◆ EXERCISE ◆
Would you print all of the entries word for word?
Segment Open
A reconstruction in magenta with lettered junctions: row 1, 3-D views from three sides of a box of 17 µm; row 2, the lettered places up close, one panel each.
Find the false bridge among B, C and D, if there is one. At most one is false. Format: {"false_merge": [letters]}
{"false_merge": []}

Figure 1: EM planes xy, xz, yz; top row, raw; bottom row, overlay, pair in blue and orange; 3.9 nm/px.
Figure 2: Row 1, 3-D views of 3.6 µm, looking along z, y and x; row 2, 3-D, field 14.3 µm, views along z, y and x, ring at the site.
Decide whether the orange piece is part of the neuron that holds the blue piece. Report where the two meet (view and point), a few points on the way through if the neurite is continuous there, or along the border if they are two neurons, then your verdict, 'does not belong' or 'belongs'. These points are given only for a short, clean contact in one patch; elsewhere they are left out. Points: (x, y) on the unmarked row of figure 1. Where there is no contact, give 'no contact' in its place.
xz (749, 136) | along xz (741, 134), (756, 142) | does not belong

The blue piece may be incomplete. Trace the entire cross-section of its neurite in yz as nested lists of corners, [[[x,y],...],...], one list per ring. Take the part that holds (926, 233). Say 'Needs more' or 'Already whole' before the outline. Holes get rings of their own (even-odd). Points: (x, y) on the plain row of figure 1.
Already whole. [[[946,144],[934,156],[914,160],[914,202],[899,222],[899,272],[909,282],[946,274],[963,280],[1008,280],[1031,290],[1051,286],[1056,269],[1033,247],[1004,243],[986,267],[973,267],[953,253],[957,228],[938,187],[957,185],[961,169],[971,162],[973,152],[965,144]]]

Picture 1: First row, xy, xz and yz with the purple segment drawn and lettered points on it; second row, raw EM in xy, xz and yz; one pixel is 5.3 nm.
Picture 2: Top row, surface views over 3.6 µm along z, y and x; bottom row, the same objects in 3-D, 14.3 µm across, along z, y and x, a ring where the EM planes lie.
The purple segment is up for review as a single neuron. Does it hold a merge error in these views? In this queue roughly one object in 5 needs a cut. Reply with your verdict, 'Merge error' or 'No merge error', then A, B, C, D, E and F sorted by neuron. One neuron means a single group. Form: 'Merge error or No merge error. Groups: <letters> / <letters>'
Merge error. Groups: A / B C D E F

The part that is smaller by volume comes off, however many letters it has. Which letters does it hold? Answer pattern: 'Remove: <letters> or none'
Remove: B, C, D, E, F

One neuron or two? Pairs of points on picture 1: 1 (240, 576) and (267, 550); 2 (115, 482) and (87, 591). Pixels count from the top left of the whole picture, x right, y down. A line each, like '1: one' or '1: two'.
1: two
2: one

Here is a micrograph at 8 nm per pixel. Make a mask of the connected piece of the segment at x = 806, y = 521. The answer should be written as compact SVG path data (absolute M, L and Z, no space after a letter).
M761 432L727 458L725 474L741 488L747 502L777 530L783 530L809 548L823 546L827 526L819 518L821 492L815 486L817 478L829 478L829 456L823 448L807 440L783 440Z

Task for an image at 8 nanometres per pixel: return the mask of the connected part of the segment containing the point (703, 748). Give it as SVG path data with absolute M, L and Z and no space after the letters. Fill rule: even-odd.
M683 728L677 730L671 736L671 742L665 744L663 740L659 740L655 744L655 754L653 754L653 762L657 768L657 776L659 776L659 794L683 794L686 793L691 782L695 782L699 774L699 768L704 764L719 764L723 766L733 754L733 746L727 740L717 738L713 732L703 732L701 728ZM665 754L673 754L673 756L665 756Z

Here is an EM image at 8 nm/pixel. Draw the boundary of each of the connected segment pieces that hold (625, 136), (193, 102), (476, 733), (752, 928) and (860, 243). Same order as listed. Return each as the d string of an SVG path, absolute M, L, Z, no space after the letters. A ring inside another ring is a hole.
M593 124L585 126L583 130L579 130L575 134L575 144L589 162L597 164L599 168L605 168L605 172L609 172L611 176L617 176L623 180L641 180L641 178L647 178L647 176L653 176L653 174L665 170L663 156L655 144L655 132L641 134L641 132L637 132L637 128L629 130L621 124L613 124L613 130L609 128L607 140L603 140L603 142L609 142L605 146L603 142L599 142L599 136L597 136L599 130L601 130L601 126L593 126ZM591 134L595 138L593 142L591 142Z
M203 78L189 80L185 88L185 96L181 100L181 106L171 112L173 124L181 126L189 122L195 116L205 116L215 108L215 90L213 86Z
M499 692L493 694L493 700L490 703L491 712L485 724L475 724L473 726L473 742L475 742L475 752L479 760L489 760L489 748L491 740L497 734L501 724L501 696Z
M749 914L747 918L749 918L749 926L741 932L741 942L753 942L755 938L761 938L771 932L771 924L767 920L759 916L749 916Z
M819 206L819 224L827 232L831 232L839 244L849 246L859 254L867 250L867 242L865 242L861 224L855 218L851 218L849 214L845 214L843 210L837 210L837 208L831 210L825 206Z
Segment Closed
◆ TASK ANSWER ◆
A reconstruction in magenta with lettered junctions: row 1, 3-D views from three sides of a box of 17 µm; row 2, the lettered places up close, one panel each.
Find the false bridge among B, C and D, if there is one. At most one is false. Format: {"false_merge": [letters]}
{"false_merge": []}

Figure 1: EM planes xy, xz, yz; top row, raw; bottom row, overlay, pair in blue and orange; 3.9 nm/px.
Figure 2: Row 1, 3-D views of 3.6 µm, looking along z, y and x; row 2, 3-D, field 14.3 µm, views along z, y and x, ring at the site.
Decide whether the orange piece is part of the neuron that holds the blue piece. Report where the two meet (view and point), a few points on the way through if the neurite is continuous there, or along the border if they are two neurons, then your verdict, 'does not belong' or 'belongs'. These points are given only for a short, clean contact in one patch; elsewhere they are left out. Points: (x, y) on the unmarked row of figure 1. Where there is no contact, give 'no contact' in its place.
xz (749, 136) | along xz (741, 134), (756, 142) | does not belong

The blue piece may be incomplete. Trace the entire cross-section of its neurite in yz as nested lists of corners, [[[x,y],...],...], one list per ring. Take the part that holds (926, 233). Say 'Needs more' or 'Already whole' before the outline. Holes get rings of their own (even-odd). Points: (x, y) on the plain row of figure 1.
Already whole. [[[946,144],[934,156],[914,160],[914,202],[899,222],[899,272],[909,282],[946,274],[963,280],[1008,280],[1031,290],[1051,286],[1056,269],[1033,247],[1004,243],[986,267],[973,267],[953,253],[957,228],[938,187],[957,185],[961,169],[971,162],[973,152],[965,144]]]

Picture 1: First row, xy, xz and yz with the purple segment drawn and lettered points on it; second row, raw EM in xy, xz and yz; one pixel is 5.3 nm.
Picture 2: Top row, surface views over 3.6 µm along z, y and x; bottom row, the same objects in 3-D, 14.3 µm across, along z, y and x, a ring where the EM planes lie.
The purple segment is up for review as a single neuron. Does it hold a merge error in these views? In this queue roughly one object in 5 needs a cut. Reply with your verdict, 'Merge error' or 'No merge error', then A, B, C, D, E and F sorted by neuron. One neuron means a single group. Form: 'Merge error or No merge error. Groups: <letters> / <letters>'
Merge error. Groups: A / B C D E F

The part that is smaller by volume comes off, however many letters it has. Which letters does it hold? Answer pattern: 'Remove: <letters> or none'
Remove: B, C, D, E, F

One neuron or two? Pairs of points on picture 1: 1 (240, 576) and (267, 550); 2 (115, 482) and (87, 591). Pixels count from the top left of the whole picture, x right, y down. A line each, like '1: one' or '1: two'.
1: two
2: one

Here is a micrograph at 8 nm per pixel. Make a mask of the connected piece of the segment at x = 806, y = 521. The answer should be written as compact SVG path data (absolute M, L and Z, no space after a letter).
M761 432L727 458L725 474L741 488L747 502L777 530L783 530L809 548L823 546L827 526L819 518L821 492L815 486L817 478L829 478L829 456L823 448L807 440L783 440Z

Task for an image at 8 nanometres per pixel: return the mask of the connected part of the segment containing the point (703, 748). Give it as SVG path data with absolute M, L and Z and no space after the letters. Fill rule: even-odd.
M683 728L677 730L671 736L671 742L665 744L663 740L659 740L655 744L655 754L653 754L653 762L657 768L657 776L659 776L659 794L683 794L686 793L691 782L695 782L699 774L699 768L704 764L719 764L723 766L733 754L733 746L727 740L717 738L713 732L703 732L701 728ZM665 754L673 754L673 756L665 756Z

Here is an EM image at 8 nm/pixel. Draw the boundary of each of the connected segment pieces that hold (625, 136), (193, 102), (476, 733), (752, 928) and (860, 243). Same order as listed. Return each as the d string of an SVG path, absolute M, L, Z, no space after the letters. A ring inside another ring is a hole.
M593 124L585 126L583 130L579 130L575 134L575 144L589 162L597 164L599 168L605 168L605 172L609 172L611 176L617 176L623 180L641 180L641 178L647 178L647 176L653 176L653 174L665 170L663 156L655 144L655 132L641 134L641 132L637 132L637 128L629 130L621 124L613 124L613 130L609 128L607 140L603 140L603 142L609 142L605 146L603 142L599 142L599 136L597 136L599 130L601 130L601 126L593 126ZM591 134L595 138L593 142L591 142Z
M203 78L189 80L185 88L185 96L181 100L181 106L171 112L173 124L181 126L189 122L195 116L205 116L215 108L215 90L213 86Z
M499 692L493 694L493 700L490 703L491 712L485 724L475 724L473 726L473 742L475 742L475 752L479 760L489 760L489 748L491 740L497 734L501 724L501 696Z
M749 914L747 918L749 918L749 926L741 932L741 942L753 942L755 938L761 938L771 932L771 924L767 920L759 916L749 916Z
M819 206L819 224L827 232L831 232L839 244L849 246L859 254L867 250L867 242L865 242L861 224L855 218L851 218L849 214L845 214L843 210L837 210L837 208L831 210L825 206Z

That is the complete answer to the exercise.